▶ _EXERCISE INSTRUCTIONS_:
Edit the rows below by changing every "water meter" to "flow meter" and keeping everything else the same.

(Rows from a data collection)

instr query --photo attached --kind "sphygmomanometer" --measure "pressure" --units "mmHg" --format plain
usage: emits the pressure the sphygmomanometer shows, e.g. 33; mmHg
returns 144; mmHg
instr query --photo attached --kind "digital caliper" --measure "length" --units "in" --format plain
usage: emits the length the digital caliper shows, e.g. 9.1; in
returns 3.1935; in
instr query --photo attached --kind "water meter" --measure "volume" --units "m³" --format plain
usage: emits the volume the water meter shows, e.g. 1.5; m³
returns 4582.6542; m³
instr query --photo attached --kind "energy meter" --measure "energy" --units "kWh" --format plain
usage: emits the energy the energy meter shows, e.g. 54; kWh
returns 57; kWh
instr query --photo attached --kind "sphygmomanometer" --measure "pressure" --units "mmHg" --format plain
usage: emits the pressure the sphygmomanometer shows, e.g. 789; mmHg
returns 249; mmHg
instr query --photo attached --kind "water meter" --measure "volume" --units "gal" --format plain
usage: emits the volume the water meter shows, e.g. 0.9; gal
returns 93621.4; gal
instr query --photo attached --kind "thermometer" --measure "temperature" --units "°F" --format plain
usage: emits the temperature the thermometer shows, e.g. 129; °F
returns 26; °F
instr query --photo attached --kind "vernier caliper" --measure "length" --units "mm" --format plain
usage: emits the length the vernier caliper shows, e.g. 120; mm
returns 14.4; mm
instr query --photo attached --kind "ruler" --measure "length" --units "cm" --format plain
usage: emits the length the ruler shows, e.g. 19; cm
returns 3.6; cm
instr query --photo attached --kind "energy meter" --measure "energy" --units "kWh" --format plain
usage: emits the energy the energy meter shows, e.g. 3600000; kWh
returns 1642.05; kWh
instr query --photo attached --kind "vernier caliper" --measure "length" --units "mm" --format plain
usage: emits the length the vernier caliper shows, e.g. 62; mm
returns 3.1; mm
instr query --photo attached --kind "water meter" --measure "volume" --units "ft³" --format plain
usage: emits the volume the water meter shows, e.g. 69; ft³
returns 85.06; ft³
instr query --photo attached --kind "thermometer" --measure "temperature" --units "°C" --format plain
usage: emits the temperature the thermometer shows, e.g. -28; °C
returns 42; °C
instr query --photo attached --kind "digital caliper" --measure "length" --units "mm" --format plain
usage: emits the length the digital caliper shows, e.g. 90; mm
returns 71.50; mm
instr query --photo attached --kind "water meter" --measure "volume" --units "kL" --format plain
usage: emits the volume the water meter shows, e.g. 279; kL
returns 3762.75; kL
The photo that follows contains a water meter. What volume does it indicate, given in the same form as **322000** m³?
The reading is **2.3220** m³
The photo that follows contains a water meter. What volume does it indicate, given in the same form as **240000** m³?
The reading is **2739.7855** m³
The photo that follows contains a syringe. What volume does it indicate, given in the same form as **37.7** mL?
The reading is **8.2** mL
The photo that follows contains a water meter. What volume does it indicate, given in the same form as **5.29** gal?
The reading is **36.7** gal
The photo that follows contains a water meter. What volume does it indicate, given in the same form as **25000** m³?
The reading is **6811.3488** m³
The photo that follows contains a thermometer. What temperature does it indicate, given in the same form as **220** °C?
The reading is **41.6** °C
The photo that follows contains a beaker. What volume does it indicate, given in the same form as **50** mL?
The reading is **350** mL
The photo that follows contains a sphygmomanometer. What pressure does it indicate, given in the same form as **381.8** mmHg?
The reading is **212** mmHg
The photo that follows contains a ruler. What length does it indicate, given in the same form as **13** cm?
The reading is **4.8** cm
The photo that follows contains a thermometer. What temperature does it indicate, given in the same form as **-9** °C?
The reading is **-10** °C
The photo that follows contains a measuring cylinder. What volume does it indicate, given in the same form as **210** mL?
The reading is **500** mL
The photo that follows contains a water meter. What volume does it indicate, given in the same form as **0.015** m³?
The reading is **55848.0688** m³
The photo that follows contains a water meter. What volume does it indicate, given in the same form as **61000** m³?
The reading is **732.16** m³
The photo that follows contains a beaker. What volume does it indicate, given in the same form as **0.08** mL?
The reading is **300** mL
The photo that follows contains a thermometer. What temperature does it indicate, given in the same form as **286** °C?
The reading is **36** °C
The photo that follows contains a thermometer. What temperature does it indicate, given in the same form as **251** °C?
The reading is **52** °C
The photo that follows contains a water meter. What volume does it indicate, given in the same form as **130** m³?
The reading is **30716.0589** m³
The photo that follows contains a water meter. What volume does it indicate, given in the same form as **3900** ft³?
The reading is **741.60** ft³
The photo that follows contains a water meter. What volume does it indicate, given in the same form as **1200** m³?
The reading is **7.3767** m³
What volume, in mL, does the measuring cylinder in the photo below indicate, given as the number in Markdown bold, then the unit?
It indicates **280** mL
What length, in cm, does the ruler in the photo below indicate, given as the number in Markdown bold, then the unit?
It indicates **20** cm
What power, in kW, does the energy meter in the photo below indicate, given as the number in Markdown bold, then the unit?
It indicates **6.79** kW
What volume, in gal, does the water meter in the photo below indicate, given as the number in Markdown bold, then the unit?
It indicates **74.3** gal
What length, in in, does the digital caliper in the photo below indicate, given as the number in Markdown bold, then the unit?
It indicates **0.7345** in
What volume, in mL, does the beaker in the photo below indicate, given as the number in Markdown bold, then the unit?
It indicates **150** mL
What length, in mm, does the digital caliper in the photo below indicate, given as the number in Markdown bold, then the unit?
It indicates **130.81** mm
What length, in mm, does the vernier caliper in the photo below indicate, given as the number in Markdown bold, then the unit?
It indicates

▶ _ANSWER TO THIS PROBLEM_:
instr query --photo attached --kind "sphygmomanometer" --measure "pressure" --units "mmHg" --format plain
usage: emits the pressure the sphygmomanometer shows, e.g. 33; mmHg
returns 144; mmHg
instr query --photo attached --kind "digital caliper" --measure "length" --units "in" --format plain
usage: emits the length the digital caliper shows, e.g. 9.1; in
returns 3.1935; in
instr query --photo attached --kind "flow meter" --measure "volume" --units "m³" --format plain
usage: emits the volume the flow meter shows, e.g. 1.5; m³
returns 4582.6542; m³
instr query --photo attached --kind "energy meter" --measure "energy" --units "kWh" --format plain
usage: emits the energy the energy meter shows, e.g. 54; kWh
returns 57; kWh
instr query --photo attached --kind "sphygmomanometer" --measure "pressure" --units "mmHg" --format plain
usage: emits the pressure the sphygmomanometer shows, e.g. 789; mmHg
returns 249; mmHg
instr query --photo attached --kind "flow meter" --measure "volume" --units "gal" --format plain
usage: emits the volume the flow meter shows, e.g. 0.9; gal
returns 93621.4; gal
instr query --photo attached --kind "thermometer" --measure "temperature" --units "°F" --format plain
usage: emits the temperature the thermometer shows, e.g. 129; °F
returns 26; °F
instr query --photo attached --kind "vernier caliper" --measure "length" --units "mm" --format plain
usage: emits the length the vernier caliper shows, e.g. 120; mm
returns 14.4; mm
instr query --photo attached --kind "ruler" --measure "length" --units "cm" --format plain
usage: emits the length the ruler shows, e.g. 19; cm
returns 3.6; cm
instr query --photo attached --kind "energy meter" --measure "energy" --units "kWh" --format plain
usage: emits the energy the energy meter shows, e.g. 3600000; kWh
returns 1642.05; kWh
instr query --photo attached --kind "vernier caliper" --measure "length" --units "mm" --format plain
usage: emits the length the vernier caliper shows, e.g. 62; mm
returns 3.1; mm
instr query --photo attached --kind "flow meter" --measure "volume" --units "ft³" --format plain
usage: emits the volume the flow meter shows, e.g. 69; ft³
returns 85.06; ft³
instr query --photo attached --kind "thermometer" --measure "temperature" --units "°C" --format plain
usage: emits the temperature the thermometer shows, e.g. -28; °C
returns 42; °C
instr query --photo attached --kind "digital caliper" --measure "length" --units "mm" --format plain
usage: emits the length the digital caliper shows, e.g. 90; mm
returns 71.50; mm
instr query --photo attached --kind "flow meter" --measure "volume" --units "kL" --format plain
usage: emits the volume the flow meter shows, e.g. 279; kL
returns 3762.75; kL
The photo that follows contains a flow meter. What volume does it indicate, given in the same form as **322000** m³?
The reading is **2.3220** m³
The photo that follows contains a flow meter. What volume does it indicate, given in the same form as **240000** m³?
The reading is **2739.7855** m³
The photo that follows contains a syringe. What volume does it indicate, given in the same form as **37.7** mL?
The reading is **8.2** mL
The photo that follows contains a flow meter. What volume does it indicate, given in the same form as **5.29** gal?
The reading is **36.7** gal
The photo that follows contains a flow meter. What volume does it indicate, given in the same form as **25000** m³?
The reading is **6811.3488** m³
The photo that follows contains a thermometer. What temperature does it indicate, given in the same form as **220** °C?
The reading is **41.6** °C
The photo that follows contains a beaker. What volume does it indicate, given in the same form as **50** mL?
The reading is **350** mL
The photo that follows contains a sphygmomanometer. What pressure does it indicate, given in the same form as **381.8** mmHg?
The reading is **212** mmHg
The photo that follows contains a ruler. What length does it indicate, given in the same form as **13** cm?
The reading is **4.8** cm
The photo that follows contains a thermometer. What temperature does it indicate, given in the same form as **-9** °C?
The reading is **-10** °C
The photo that follows contains a measuring cylinder. What volume does it indicate, given in the same form as **210** mL?
The reading is **500** mL
The photo that follows contains a flow meter. What volume does it indicate, given in the same form as **0.015** m³?
The reading is **55848.0688** m³
The photo that follows contains a flow meter. What volume does it indicate, given in the same form as **61000** m³?
The reading is **732.16** m³
The photo that follows contains a beaker. What volume does it indicate, given in the same form as **0.08** mL?
The reading is **300** mL
The photo that follows contains a thermometer. What temperature does it indicate, given in the same form as **286** °C?
The reading is **36** °C
The photo that follows contains a thermometer. What temperature does it indicate, given in the same form as **251** °C?
The reading is **52** °C
The photo that follows contains a flow meter. What volume does it indicate, given in the same form as **130** m³?
The reading is **30716.0589** m³
The photo that follows contains a flow meter. What volume does it indicate, given in the same form as **3900** ft³?
The reading is **741.60** ft³
The photo that follows contains a flow meter. What volume does it indicate, given in the same form as **1200** m³?
The reading is **7.3767** m³
What volume, in mL, does the measuring cylinder in the photo below indicate, given as the number in Markdown bold, then the unit?
It indicates **280** mL
What length, in cm, does the ruler in the photo below indicate, given as the number in Markdown bold, then the unit?
It indicates **20** cm
What power, in kW, does the energy meter in the photo below indicate, given as the number in Markdown bold, then the unit?
It indicates **6.79** kW
What volume, in gal, does the flow meter in the photo below indicate, given as the number in Markdown bold, then the unit?
It indicates **74.3** gal
What length, in in, does the digital caliper in the photo below indicate, given as the number in Markdown bold, then the unit?
It indicates **0.7345** in
What volume, in mL, does the beaker in the photo below indicate, given as the number in Markdown bold, then the unit?
It indicates **150** mL
What length, in mm, does the digital caliper in the photo below indicate, given as the number in Markdown bold, then the unit?
It indicates **130.81** mm
What length, in mm, does the vernier caliper in the photo below indicate, given as the number in Markdown bold, then the unit?
It indicates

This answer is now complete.